Reintegrato al suo posto nel pool di indagine su stragi e delitti eccellenti. Nino Di Matteo, uno dei giudici più famosi d’Italia, riacquista la sua onorabilità grazie a un gesto del procuratore nazionale antimafia, Federico Cafiero De Raho: lui stesso l’aveva espulso mezzo anno fa dalla squadra investigativa – nelle funzioni di sostituto – per un’intervista televisiva ad “Atlantide” in cui Di Matteo “svelava” particolari sulle stragi del 1992.
Il magistrato ci ha ripensato, per evitare “aggravi procedurali e decisionali in un momento particolarmente delicato per la svolgimento delle funzioni e l’immagine della magistratura”, così ha scritto al Consiglio Superiore della Magistratura che intanto aveva aperto un fascicolo sul caso, ora del tutto inutilizzabile.
Di Matteo, oggi al Csm, ritornerà al suo posto sia alla Dna sia nel pool stragi. Sono contrari alla decisione 90 magistrati per i quali Di Matteo avrebbe parlato a sproposito, anticipando temi d’indagine, tradendo “la fiducia delle procure distrettuali impegnate nelle inchieste”.

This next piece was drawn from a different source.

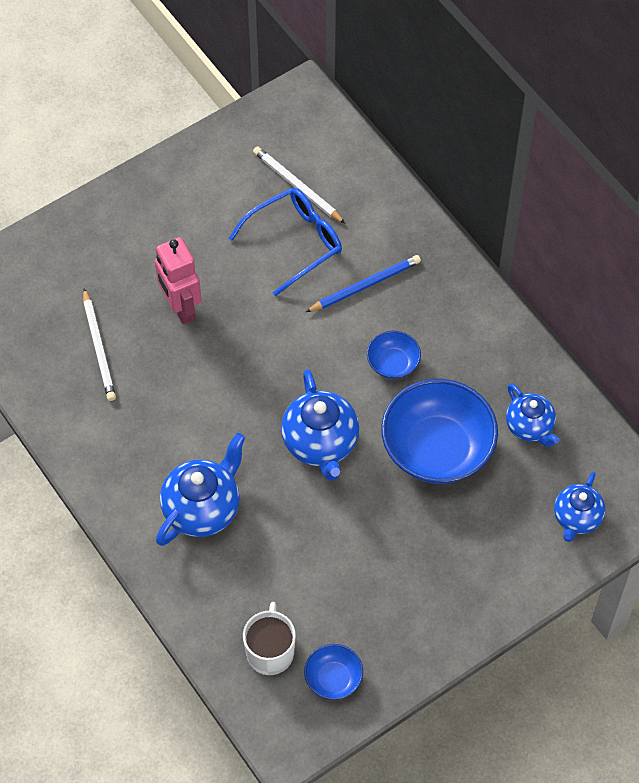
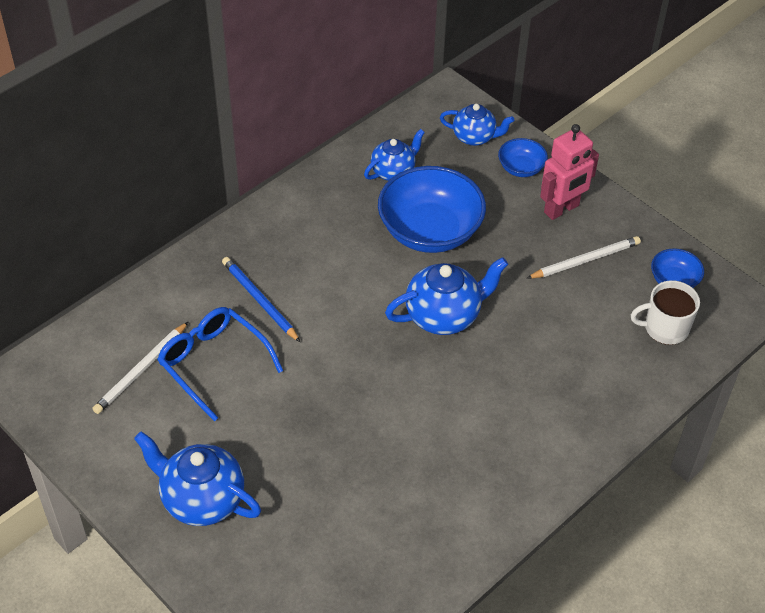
camera: 100 degrees left, 10 degrees down
(99, 347) = (370, 522): white pencil -> white pencil (585, 260)
(180, 308) = (308, 453): pink robot -> pink robot (561, 209)
(202, 508) = (537, 400): blue teapot -> blue teapot (202, 499)
(393, 363) = (345, 270): blue bowl -> blue bowl (521, 168)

Il giudice si è sempre difeso dicendo che i particolari raccontati (un biglietto scritto da un agente dei servizi segreti a Capaci, oltre a un dna femminile, la scomparsa da un computer del ministero della Giustizia dei diari di Falcone, il ruolo di Gladio nelle stragi) erano noti da anni. Nessun intralcio ai procedimenti, dunque.